Adding a Frontend¶

Step-by-step guide to adding a new audio frontend mode to BirdNET-STM32.

Overview¶

Audio frontends are defined in birdnet_stm32/models/frontend.py. Each frontend transforms a specific input representation (waveform, STFT, mel spectrogram, etc.) into a fixed-size tensor for the DS-CNN backbone.

Steps¶

1. Register the frontend name¶

Add the canonical name to VALID_FRONTENDS in frontend.py:

VALID_FRONTENDS = ("librosa", "hybrid", "raw", "mfcc", "log_mel", "your_frontend")

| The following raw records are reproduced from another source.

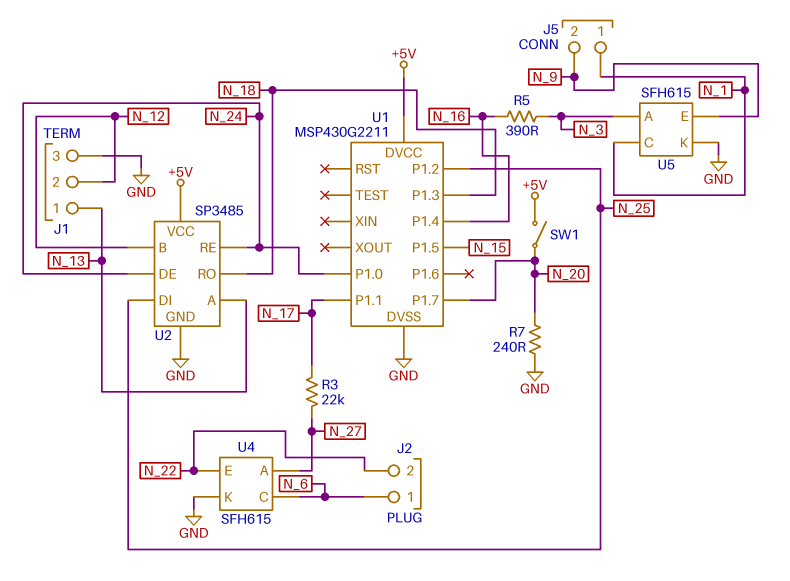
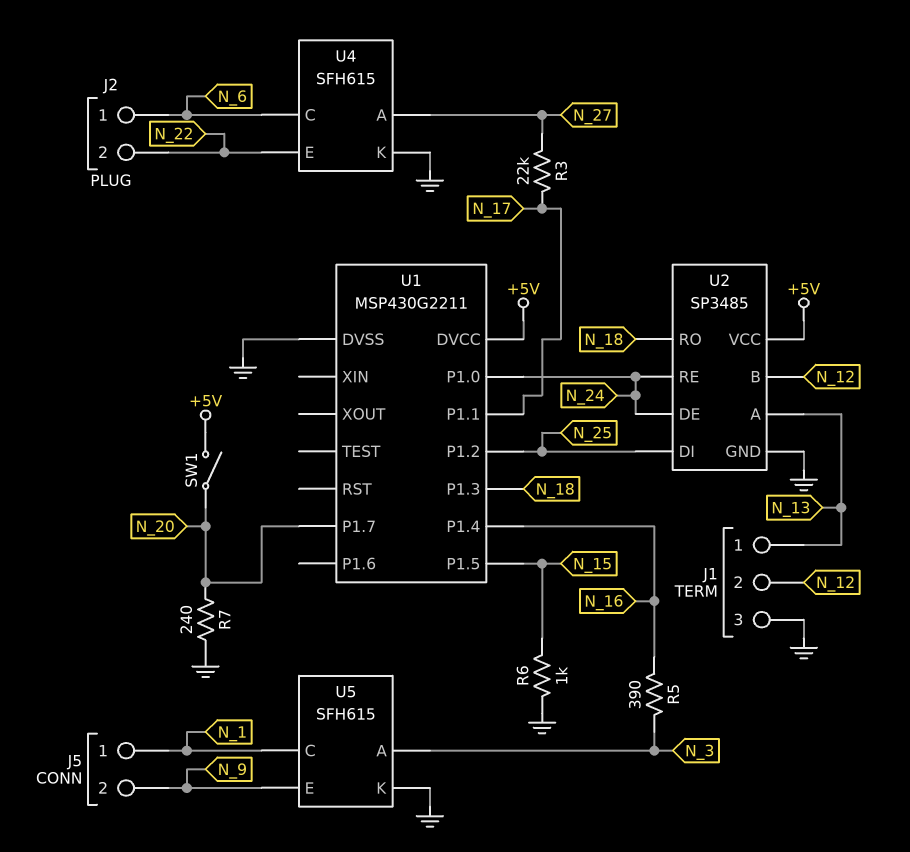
R6: none -> 1k (GND, N_15)

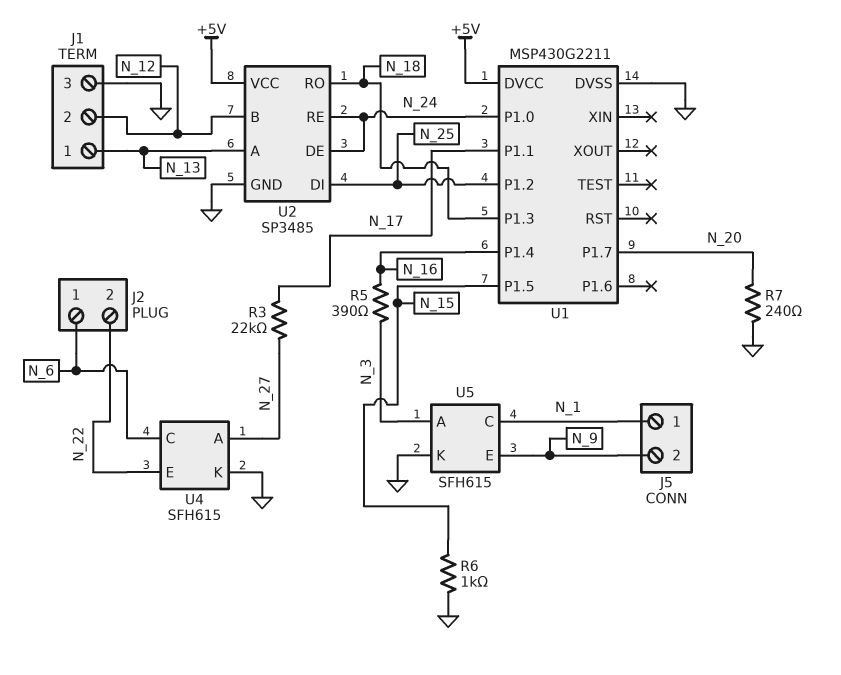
SW1: switch (+5V, N_20) -> none

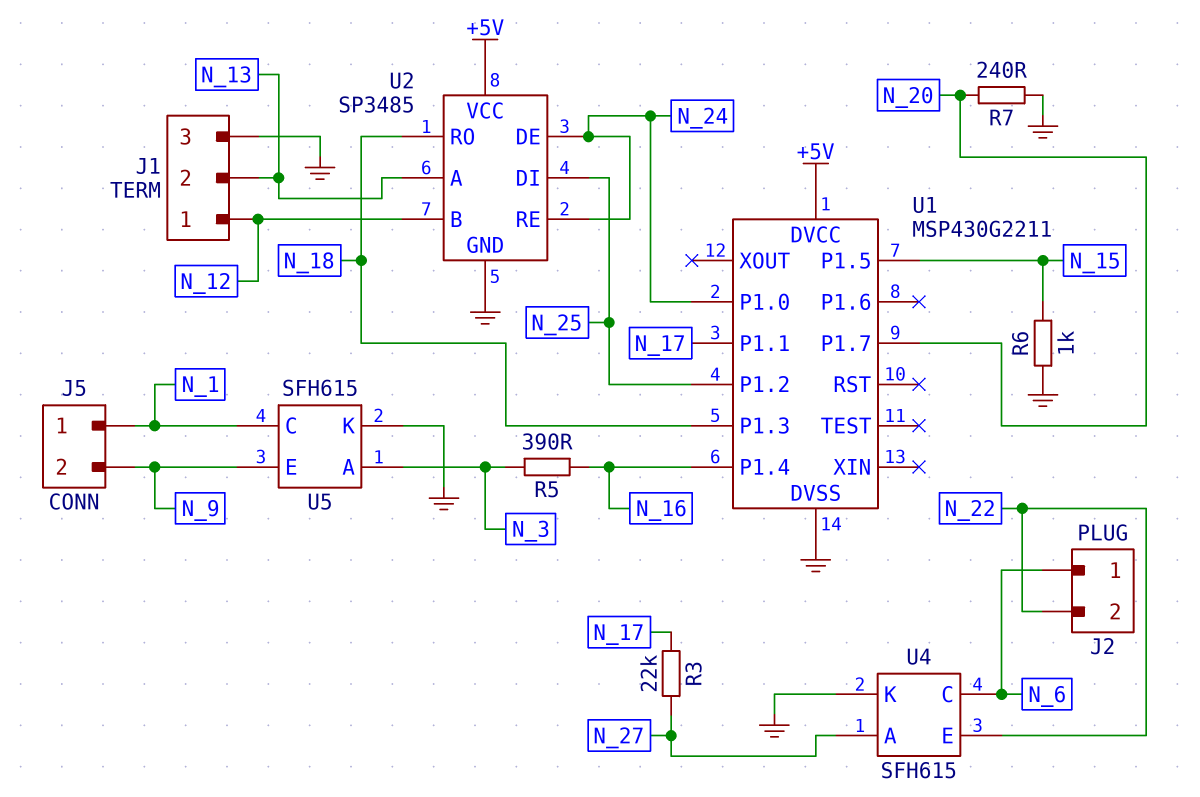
J1 pin 1: N_13 -> N_12
J1 pin 2: N_12 -> N_13

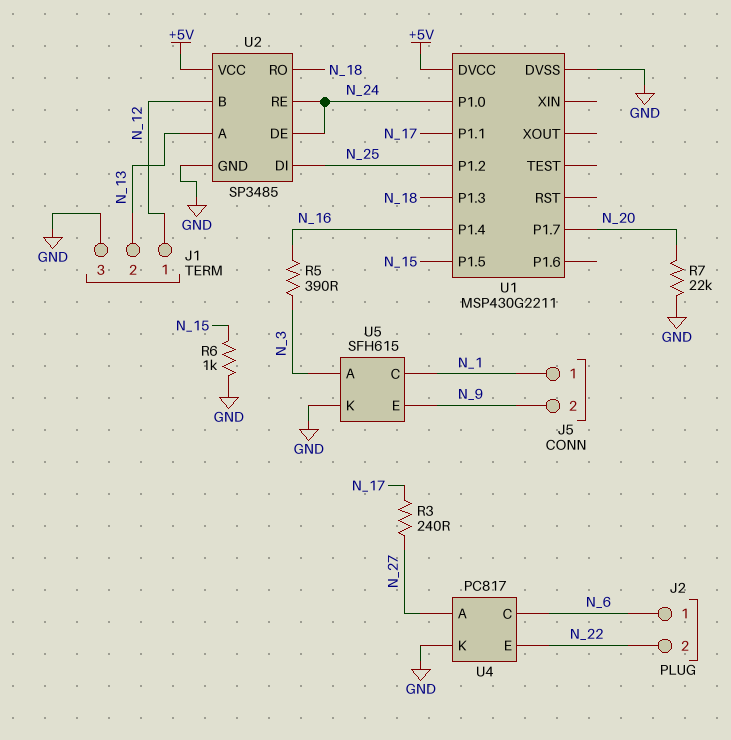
R3: 22k (N_17, N_27) -> 240 (N_17, N_27)
R7: 240 (GND, N_20) -> 22k (GND, N_20)
U4: SFH615 -> PC817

2. Implement the frontend branch¶

In the AudioFrontendLayer.call() method, add a branch for your frontend:

elif self.frontend_mode == "your_frontend":
    x = self._your_frontend_ops(inputs)

Keep the implementation as a sequence of standard Keras layers (Conv2D, DepthwiseConv2D, BatchNormalization, ReLU6, etc.) to ensure NPU compatibility.

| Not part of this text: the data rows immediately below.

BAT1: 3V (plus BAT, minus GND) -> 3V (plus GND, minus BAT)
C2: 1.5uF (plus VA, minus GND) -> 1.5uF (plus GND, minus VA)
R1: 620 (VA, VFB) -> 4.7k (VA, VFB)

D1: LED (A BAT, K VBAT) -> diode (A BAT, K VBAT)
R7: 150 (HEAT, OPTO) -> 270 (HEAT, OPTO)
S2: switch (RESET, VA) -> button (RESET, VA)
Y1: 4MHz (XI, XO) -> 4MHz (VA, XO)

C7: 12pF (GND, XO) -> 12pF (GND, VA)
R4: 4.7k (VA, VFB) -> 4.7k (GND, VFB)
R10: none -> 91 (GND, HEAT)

3. Define the input shape¶

In AudioFrontendLayer.build() or the model builder, specify the expected input shape for your frontend. The model builder in dscnn.py uses this to construct the correct Input layer.

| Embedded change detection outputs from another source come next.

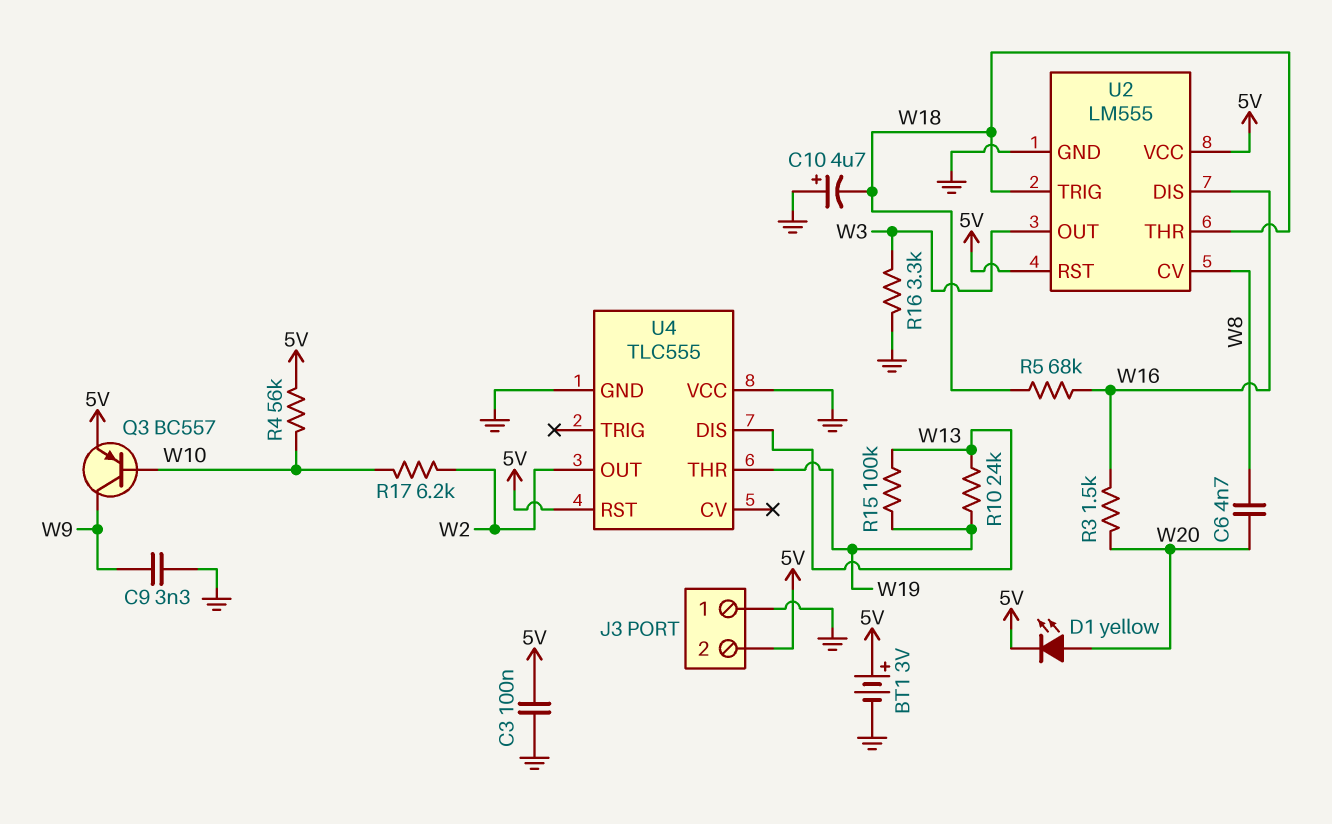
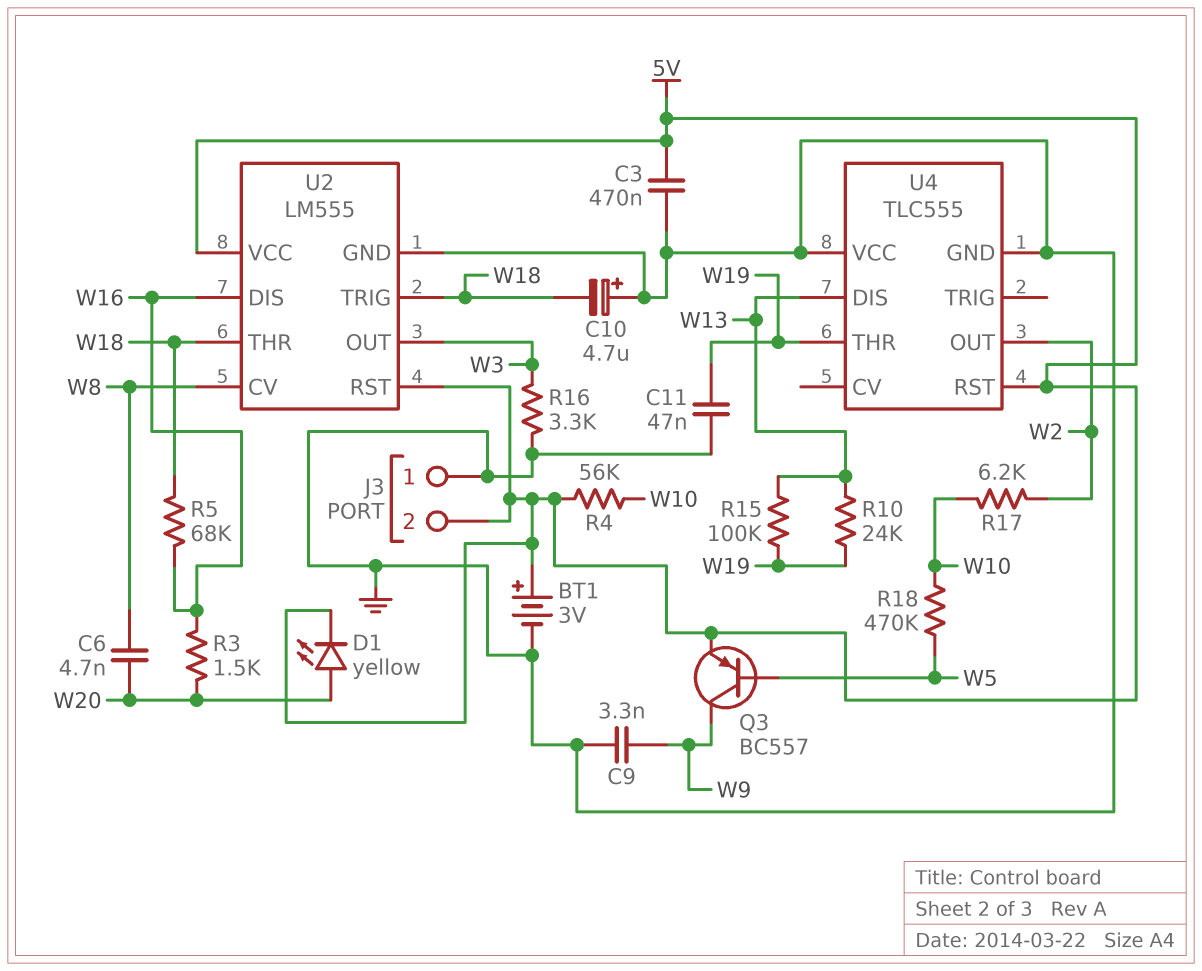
C3: 100nF (5V, GND) -> 470nF (5V, GND)
C11: none -> 47nF (GND, W19)
Q3: PNP BC557 (B W10, C W9, E 5V) -> PNP BC557 (B W5, C W9, E 5V)
R18: none -> 470k (W5, W10)

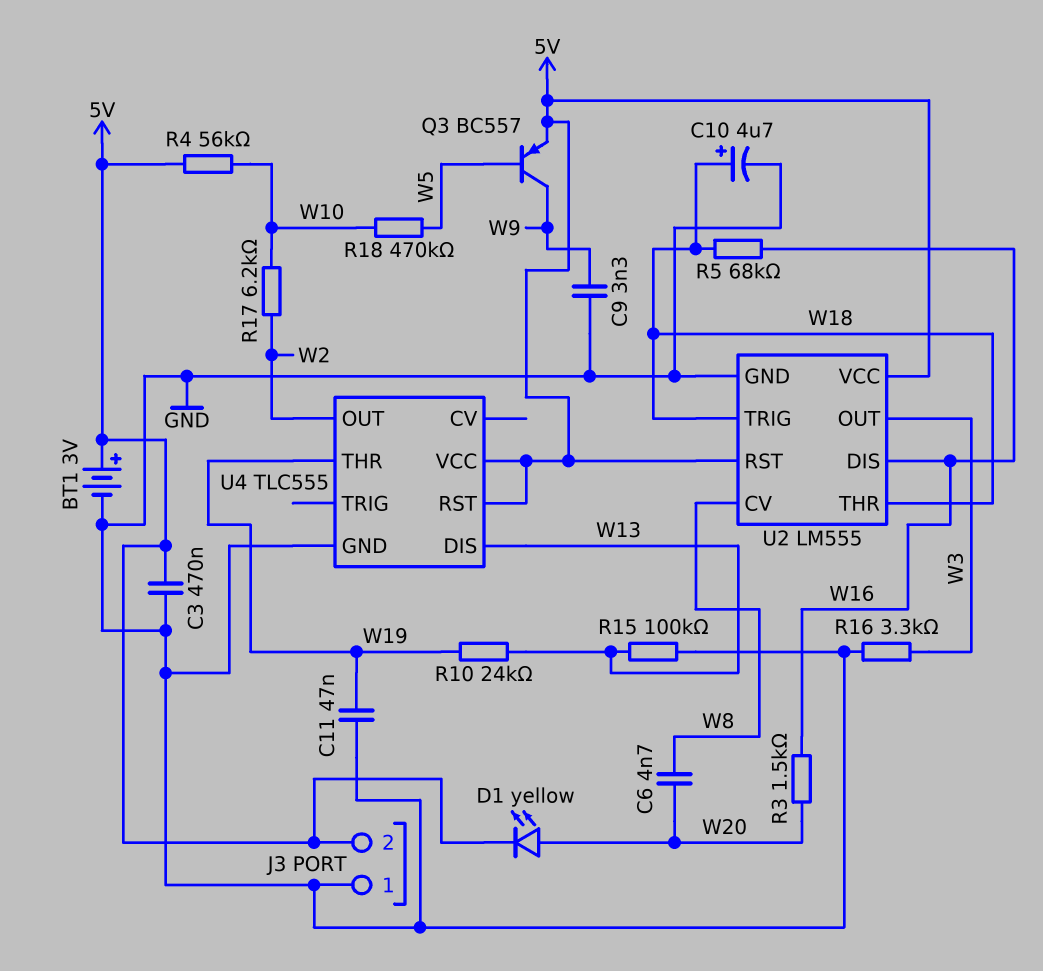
C10: 4.7uF (plus GND, minus W18) -> 4.7uF (plus W18, minus GND)
R15: 100k (W13, W19) -> 100k (GND, W13)
U4 pin VCC: GND -> 5V

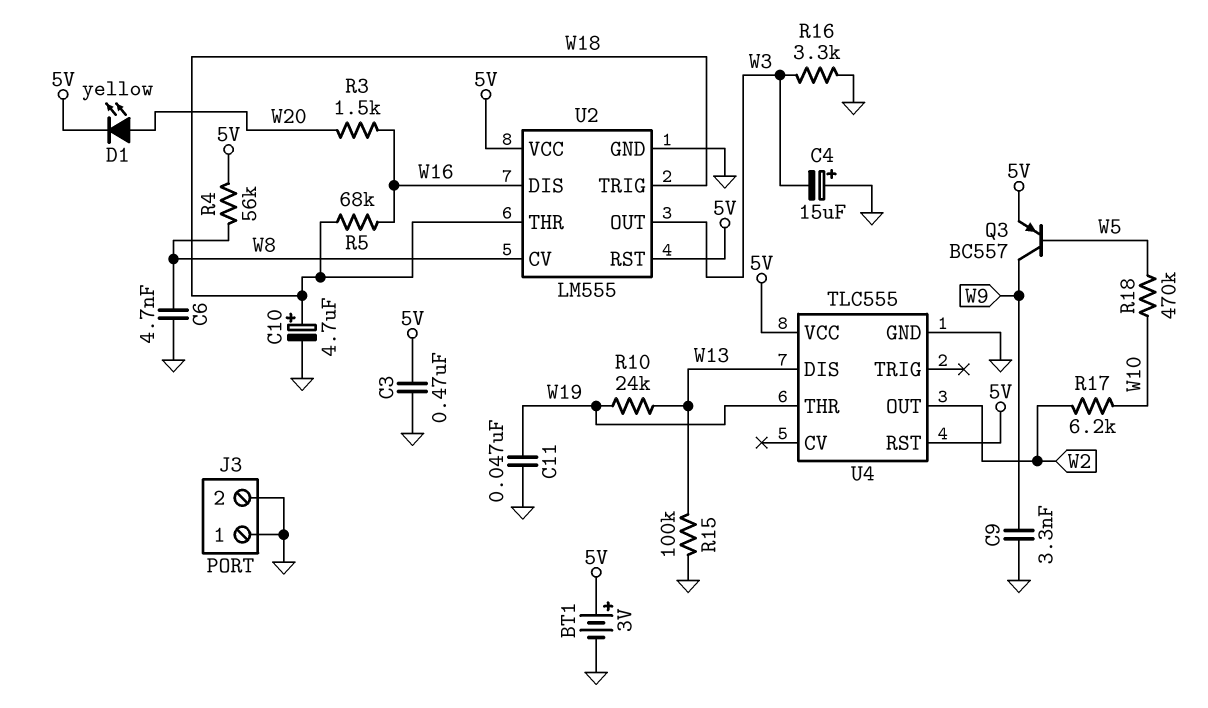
C4: none -> 15uF (plus GND, minus W3)
C6: 4.7nF (W8, W20) -> 4.7nF (GND, W8)
J3 pin 2: 5V -> GND
R4: 56k (5V, W10) -> 56k (5V, W8)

4. Add magnitude scaling support¶

If your frontend produces a spectrogram-like output, apply the MagnitudeScalingLayer after your frontend's feature extraction:

x = self.mag_layer(x)  # PWL/PCEN/dB/none

5. Update the data pipeline¶

In birdnet_stm32/data/dataset.py, add the preprocessing logic for your frontend. The data generator must produce inputs in the shape your frontend expects.

6. N6 compatibility checklist¶

Before merging, verify:

[ ] All ops are in the N6 NPU supported set
[ ] Channel counts are multiples of 8
[ ] Input size does not exceed the 16-bit activation limit (65,536 elements)
[ ] Run stedgeai analyze on the exported TFLite model
[ ] Cosine similarity > 0.95 after PTQ

7. Add tests¶

Create tests/test_frontend_your_frontend.py with:

Output shape test for known input dimensions
Magnitude scaling integration test
Round-trip test: build model → export TFLite → run inference

8. Update documentation¶

Add a section to docs/dev/audio-frontends.md
Update the frontend count in docs/index.md
Update the mermaid diagram in docs/dev/architecture.md

Example: the `mfcc` frontend¶

The mfcc frontend is a good reference for a simple precomputed frontend:

Input: [B, num_mfcc, spec_width, 1] — precomputed offline
In-graph ops: magnitude scaling only
No trainable parameters in the frontend itself
Data pipeline computes MFCCs using librosa.feature.mfcc()

For an in-graph frontend (like hybrid or raw), the implementation is more involved because the feature extraction layers must be NPU-compatible.